Institute of Chemistry and Metabolomics, University of Lübeck, Ratzeburger Allee 160, 23562 Lübeck, Germany.
Institute of Virology and Cell Biology, University of Lübeck, Ratzeburger Allee 160, 23562 Lübeck, Germany.
Viruses. 2021 Mar 5;13(3):416. doi: 10.3390/v13030416.
Glycan-protein interactions are highly specific yet transient, rendering glycans ideal recognition signals in a variety of biological processes. In human norovirus (HuNoV) infection, histo-blood group antigens (HBGAs) play an essential but poorly understood role. For murine norovirus infection (MNV), sialylated glycolipids or glycoproteins appear to be important. It has also been suggested that HuNoV capsid proteins bind to sialylated ganglioside head groups. Here, we study the binding of HBGAs and sialoglycans to HuNoV and MNV capsid proteins using NMR experiments. Surprisingly, the experiments show that none of the norovirus P-domains bind to sialoglycans. Notably, MNV P-domains do not bind to any of the glycans studied, and MNV-1 infection of cells deficient in surface sialoglycans shows no significant difference compared to cells expressing respective glycans. These findings redefine glycan recognition by noroviruses, challenging present models of infection.

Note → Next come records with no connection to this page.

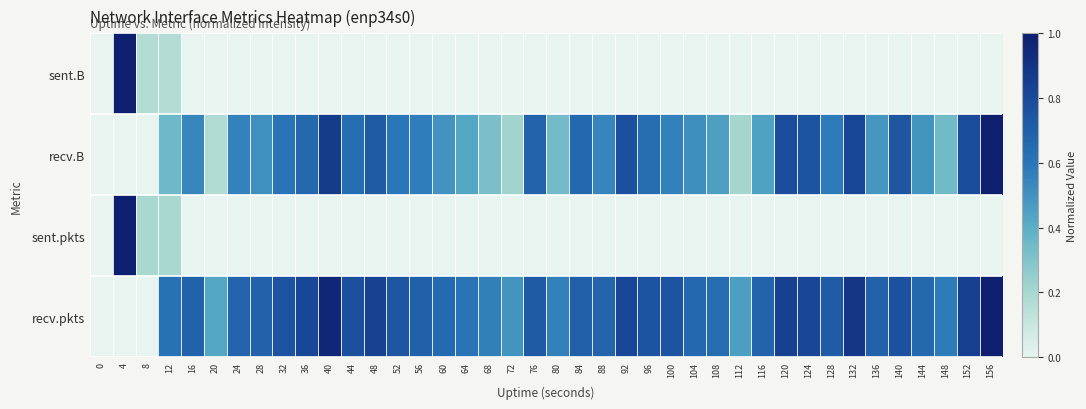

How many series are shown in this chart?

4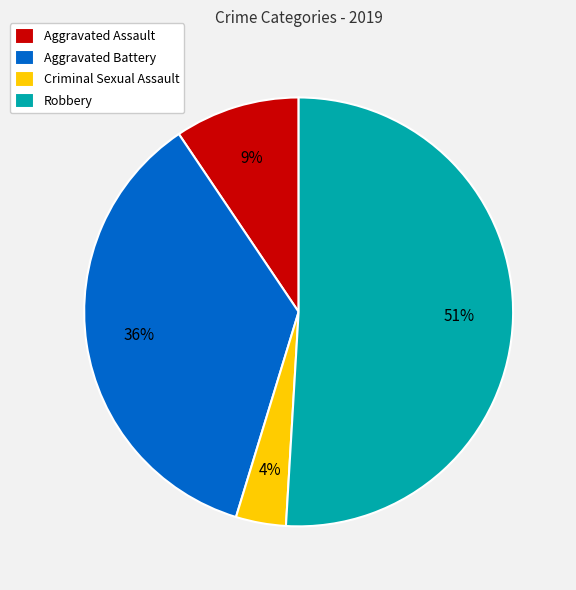

Is there a majority slice in this chart?

Yes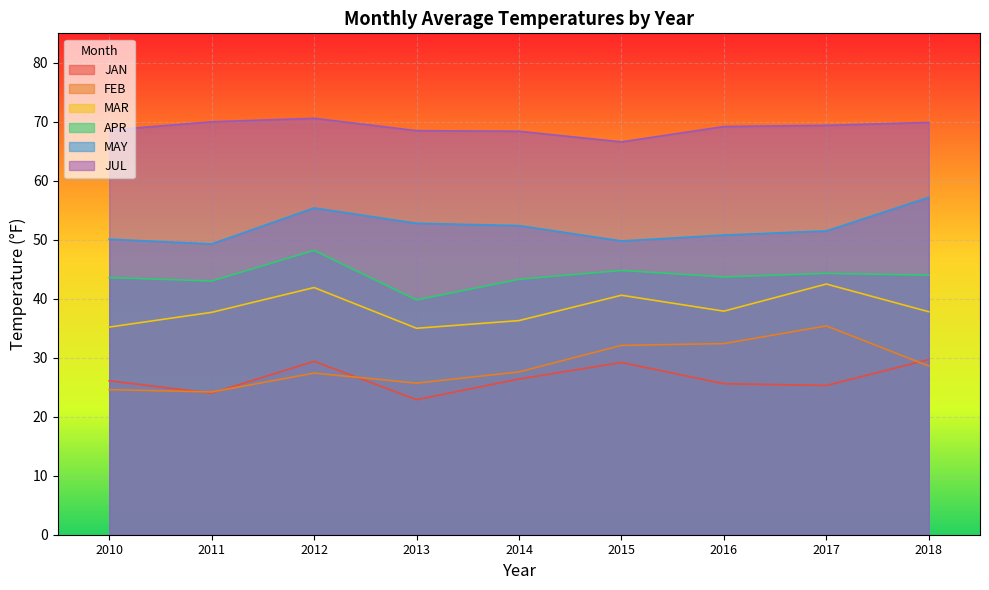

What is the difference between the second highest and second lowest values in the MAY series?

5.6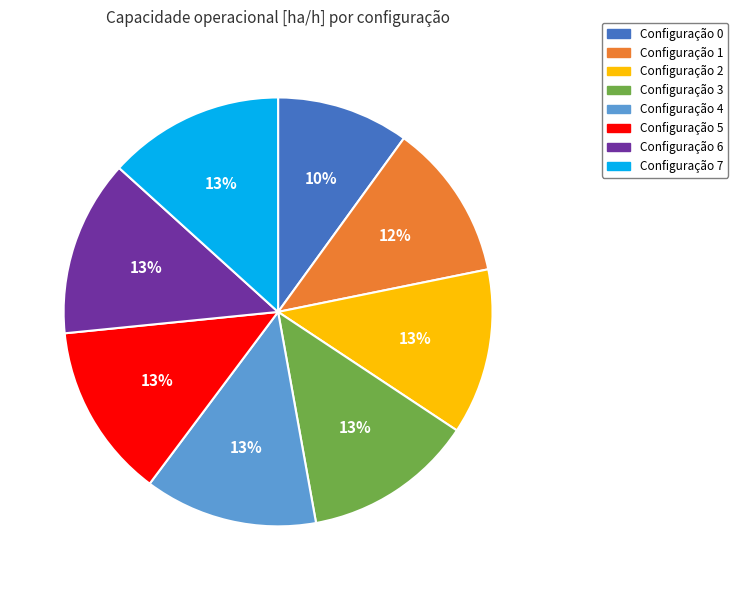

Is there a majority slice in this chart?

No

糖蛋白相互作用具有高度特异性但又短暂,使得糖链成为各种生物过程中理想的识别信号。在人类诺如病毒(HuNoV)感染中,组织血型抗原(HBGAs)起着至关重要但尚未被充分理解的作用。对于鼠诺如病毒感染(MNV),唾液酸化糖脂或糖蛋白似乎很重要。也有人提出 HuNoV 衣壳蛋白与唾液酸化神经节苷脂的头基结合。在这里,我们使用 NMR 实验研究了 HBGAs 和唾液糖与 HuNoV 和 MNV 衣壳蛋白的结合。令人惊讶的是,实验表明,没有一种诺如病毒 P 结构域与唾液糖结合。值得注意的是,MNV P 结构域不与研究的任何聚糖结合,并且缺乏表面唾液糖的细胞中 MNV-1 的感染与表达相应聚糖的细胞相比没有明显差异。这些发现重新定义了诺如病毒的聚糖识别,对目前的感染模型提出了挑战。